◆ LISTE DES TÂCHES ◆
• a. Selon l'extrait fourni, dans quel but les articles de la revue de presse sont-ils sélectionnés ? Répondez en une à trois phrases.
• b. Relevez, s'il vous plaît, tous les médias et organismes nommés dans l'extrait fourni, sites web compris.
• c. Recopiez l'extrait fourni de « A. Rosencher : L’homme » jusqu'à « dangers de l’essentialisation. » inclus, en substituant « sélection d'articles » à « revue de presse ».

◆ EXTRAIT FOURNI ◆
────────────────

Revue de presse

A. Rosencher : L’homme est une soeur comme les autres (lexpress.fr , 15 sept. 20)

Anne Rosencher, directrice déléguée de la rédaction de "L’Express". 16 septembre 2020

[Les articles de la revue de presse sont sélectionnés à titre informatif et ne reflètent pas nécessairement la position du Comité Laïcité République.]

"Une idéologie belliqueuse maquillée en progressisme avance, selon laquelle (entre autres) les hommes ne pourraient être féministes... Des dangers de l’essentialisation.

────────────────

◆ JEU DE DONNÉES ◆
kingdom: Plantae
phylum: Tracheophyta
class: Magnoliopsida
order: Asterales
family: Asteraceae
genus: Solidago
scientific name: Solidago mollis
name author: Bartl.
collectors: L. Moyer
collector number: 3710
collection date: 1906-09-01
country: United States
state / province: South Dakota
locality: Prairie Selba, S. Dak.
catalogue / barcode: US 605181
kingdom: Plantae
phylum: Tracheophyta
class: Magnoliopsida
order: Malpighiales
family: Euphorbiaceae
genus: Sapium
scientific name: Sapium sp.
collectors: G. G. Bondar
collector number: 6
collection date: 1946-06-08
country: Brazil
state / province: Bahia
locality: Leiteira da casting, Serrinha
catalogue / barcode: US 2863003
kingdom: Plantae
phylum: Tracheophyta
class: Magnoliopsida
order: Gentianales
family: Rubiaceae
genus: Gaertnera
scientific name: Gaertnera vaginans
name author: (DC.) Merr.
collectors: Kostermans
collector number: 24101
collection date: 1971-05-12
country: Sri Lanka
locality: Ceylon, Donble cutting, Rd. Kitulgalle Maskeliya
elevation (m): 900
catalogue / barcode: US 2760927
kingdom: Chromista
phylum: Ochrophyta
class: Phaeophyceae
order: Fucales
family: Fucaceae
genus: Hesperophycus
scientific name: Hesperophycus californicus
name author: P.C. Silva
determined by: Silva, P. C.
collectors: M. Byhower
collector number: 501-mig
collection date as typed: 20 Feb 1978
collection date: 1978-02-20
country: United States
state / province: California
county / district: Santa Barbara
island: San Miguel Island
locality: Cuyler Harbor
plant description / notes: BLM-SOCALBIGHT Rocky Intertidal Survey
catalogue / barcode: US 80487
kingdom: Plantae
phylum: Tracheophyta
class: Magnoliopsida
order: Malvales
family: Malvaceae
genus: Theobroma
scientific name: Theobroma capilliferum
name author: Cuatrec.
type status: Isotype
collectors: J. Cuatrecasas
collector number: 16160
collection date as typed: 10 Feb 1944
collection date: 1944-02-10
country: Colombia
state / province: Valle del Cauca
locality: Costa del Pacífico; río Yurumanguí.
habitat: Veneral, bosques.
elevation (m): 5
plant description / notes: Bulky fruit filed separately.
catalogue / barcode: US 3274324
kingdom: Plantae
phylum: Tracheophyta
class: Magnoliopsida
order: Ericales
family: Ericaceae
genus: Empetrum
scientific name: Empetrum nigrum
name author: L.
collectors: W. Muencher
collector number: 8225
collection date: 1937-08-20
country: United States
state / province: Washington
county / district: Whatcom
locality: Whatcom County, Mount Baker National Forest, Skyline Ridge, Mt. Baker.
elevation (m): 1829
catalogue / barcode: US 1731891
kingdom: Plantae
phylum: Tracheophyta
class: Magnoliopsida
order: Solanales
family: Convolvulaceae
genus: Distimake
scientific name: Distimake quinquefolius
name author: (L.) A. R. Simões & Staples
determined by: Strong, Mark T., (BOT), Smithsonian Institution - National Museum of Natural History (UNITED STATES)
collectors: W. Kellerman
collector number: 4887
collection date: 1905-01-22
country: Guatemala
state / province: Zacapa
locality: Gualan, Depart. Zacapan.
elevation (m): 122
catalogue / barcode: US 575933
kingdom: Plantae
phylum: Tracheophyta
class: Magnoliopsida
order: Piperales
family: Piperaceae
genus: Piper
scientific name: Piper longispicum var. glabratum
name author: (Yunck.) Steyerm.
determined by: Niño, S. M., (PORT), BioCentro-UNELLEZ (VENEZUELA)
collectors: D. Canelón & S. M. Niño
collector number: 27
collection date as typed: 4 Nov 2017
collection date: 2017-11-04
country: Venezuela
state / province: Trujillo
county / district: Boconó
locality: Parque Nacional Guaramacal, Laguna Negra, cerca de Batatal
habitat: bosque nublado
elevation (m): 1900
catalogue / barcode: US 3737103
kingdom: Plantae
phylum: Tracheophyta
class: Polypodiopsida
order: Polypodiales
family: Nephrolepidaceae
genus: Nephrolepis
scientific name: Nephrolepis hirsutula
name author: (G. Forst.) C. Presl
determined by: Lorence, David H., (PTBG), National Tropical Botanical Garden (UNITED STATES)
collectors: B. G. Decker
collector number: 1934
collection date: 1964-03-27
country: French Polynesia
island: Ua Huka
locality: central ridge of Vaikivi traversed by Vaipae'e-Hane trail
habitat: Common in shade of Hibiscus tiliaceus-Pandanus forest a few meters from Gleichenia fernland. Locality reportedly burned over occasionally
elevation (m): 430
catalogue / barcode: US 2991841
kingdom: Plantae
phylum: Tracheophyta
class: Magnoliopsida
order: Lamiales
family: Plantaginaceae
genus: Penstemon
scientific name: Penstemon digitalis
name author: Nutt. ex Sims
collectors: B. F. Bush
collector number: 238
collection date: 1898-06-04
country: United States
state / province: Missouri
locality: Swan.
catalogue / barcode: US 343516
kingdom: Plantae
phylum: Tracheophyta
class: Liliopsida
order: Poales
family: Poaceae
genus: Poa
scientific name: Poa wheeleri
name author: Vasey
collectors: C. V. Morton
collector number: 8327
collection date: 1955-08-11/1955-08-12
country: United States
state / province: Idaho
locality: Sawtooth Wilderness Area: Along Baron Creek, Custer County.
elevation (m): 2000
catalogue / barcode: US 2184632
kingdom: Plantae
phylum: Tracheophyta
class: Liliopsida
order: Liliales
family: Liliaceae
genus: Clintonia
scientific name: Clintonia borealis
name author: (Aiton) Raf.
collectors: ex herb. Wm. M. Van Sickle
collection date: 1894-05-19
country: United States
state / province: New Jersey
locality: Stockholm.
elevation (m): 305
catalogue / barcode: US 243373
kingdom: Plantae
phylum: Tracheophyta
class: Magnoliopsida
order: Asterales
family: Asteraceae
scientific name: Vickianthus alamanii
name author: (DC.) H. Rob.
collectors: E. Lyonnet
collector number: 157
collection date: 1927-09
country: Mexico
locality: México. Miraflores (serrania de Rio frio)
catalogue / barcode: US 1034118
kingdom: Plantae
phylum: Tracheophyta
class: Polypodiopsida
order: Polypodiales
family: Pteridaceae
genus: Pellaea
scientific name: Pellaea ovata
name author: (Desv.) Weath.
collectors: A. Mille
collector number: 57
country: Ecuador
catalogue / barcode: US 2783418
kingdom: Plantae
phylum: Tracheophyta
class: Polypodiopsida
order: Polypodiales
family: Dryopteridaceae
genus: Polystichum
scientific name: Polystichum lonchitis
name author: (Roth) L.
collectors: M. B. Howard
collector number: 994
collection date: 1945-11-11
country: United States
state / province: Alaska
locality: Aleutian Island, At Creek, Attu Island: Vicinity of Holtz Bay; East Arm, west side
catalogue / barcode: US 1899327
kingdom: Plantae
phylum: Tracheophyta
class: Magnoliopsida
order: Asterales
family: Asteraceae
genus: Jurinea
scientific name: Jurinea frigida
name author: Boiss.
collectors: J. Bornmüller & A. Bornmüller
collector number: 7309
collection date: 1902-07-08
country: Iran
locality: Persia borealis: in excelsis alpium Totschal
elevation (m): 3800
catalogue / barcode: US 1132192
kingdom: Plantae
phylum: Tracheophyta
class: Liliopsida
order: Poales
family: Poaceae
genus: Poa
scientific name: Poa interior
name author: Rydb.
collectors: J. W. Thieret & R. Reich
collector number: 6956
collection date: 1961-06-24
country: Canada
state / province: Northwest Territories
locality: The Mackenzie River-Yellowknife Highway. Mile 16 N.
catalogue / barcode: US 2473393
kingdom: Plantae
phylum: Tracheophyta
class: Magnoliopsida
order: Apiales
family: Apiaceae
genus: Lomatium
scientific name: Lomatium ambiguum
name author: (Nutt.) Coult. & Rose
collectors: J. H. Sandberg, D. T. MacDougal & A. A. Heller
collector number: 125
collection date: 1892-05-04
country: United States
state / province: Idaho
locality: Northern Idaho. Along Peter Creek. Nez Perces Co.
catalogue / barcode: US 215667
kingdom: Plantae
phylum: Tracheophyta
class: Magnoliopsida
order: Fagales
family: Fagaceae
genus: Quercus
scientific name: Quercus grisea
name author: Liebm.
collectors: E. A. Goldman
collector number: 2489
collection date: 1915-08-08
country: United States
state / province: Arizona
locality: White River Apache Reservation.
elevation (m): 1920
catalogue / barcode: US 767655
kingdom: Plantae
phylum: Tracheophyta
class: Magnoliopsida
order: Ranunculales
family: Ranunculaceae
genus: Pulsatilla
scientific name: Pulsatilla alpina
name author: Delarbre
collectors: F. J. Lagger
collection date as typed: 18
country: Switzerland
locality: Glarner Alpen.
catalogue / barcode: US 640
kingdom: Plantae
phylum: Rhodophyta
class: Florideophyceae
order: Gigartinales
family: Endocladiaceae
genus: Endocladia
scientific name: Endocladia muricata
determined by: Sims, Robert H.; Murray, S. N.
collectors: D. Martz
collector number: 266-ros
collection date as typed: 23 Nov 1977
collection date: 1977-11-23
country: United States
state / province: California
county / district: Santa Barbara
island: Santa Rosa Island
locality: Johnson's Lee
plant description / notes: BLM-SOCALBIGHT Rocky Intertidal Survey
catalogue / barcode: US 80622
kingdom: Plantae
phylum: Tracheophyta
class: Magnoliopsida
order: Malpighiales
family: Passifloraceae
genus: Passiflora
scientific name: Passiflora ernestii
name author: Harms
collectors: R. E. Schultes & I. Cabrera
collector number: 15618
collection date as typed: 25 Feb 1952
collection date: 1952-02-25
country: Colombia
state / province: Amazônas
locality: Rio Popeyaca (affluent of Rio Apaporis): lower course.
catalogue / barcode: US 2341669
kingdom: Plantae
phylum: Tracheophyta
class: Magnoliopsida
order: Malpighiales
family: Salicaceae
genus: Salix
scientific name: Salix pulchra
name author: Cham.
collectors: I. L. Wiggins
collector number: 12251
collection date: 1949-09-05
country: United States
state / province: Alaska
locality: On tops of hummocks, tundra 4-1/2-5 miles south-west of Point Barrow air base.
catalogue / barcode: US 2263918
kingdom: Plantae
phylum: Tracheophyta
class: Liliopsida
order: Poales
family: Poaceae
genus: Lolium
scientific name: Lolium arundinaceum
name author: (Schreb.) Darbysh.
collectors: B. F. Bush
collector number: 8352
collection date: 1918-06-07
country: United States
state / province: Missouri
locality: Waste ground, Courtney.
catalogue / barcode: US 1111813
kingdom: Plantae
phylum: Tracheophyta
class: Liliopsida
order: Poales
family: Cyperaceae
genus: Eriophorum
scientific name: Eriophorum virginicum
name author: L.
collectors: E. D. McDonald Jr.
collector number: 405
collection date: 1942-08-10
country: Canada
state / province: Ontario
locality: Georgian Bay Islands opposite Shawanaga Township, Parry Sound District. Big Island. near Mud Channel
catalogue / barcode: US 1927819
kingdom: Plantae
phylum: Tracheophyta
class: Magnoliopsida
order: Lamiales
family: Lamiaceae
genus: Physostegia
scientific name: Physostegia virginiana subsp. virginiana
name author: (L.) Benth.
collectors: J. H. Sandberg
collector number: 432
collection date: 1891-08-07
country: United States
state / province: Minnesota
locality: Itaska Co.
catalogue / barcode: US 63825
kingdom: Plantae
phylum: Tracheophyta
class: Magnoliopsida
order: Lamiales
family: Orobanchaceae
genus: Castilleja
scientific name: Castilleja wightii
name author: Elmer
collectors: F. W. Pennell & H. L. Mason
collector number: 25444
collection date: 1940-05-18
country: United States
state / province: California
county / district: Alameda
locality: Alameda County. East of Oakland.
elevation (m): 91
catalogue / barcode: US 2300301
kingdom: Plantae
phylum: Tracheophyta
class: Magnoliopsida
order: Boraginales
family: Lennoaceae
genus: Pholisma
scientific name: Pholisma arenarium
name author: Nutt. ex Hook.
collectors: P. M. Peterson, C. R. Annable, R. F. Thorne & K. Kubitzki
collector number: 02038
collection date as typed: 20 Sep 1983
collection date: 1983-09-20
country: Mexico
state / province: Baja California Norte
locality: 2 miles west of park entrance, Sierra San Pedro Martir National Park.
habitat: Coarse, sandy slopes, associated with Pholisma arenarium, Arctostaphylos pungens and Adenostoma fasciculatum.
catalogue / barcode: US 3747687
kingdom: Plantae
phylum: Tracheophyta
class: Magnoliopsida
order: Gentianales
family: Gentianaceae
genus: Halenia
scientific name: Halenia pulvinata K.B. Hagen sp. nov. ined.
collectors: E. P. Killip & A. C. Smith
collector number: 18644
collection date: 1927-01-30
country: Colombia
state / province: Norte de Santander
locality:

────────────────

◆ RÉPONSES RÉDIGÉES ◆
• a. Les articles de la revue de presse sont sélectionnés à titre informatif. Ils ne reflètent pas nécessairement la position du Comité Laïcité République.

• b. lexpress.fr ; L'Express ; Comité Laïcité République

• c.
A. Rosencher : L’homme est une soeur comme les autres (lexpress.fr , 15 sept. 20)

Anne Rosencher, directrice déléguée de la rédaction de "L’Express". 16 septembre 2020

[Les articles de la sélection d'articles sont sélectionnés à titre informatif et ne reflètent pas nécessairement la position du Comité Laïcité République.]

"Une idéologie belliqueuse maquillée en progressisme avance, selon laquelle (entre autres) les hommes ne pourraient être féministes... Des dangers de l’essentialisation.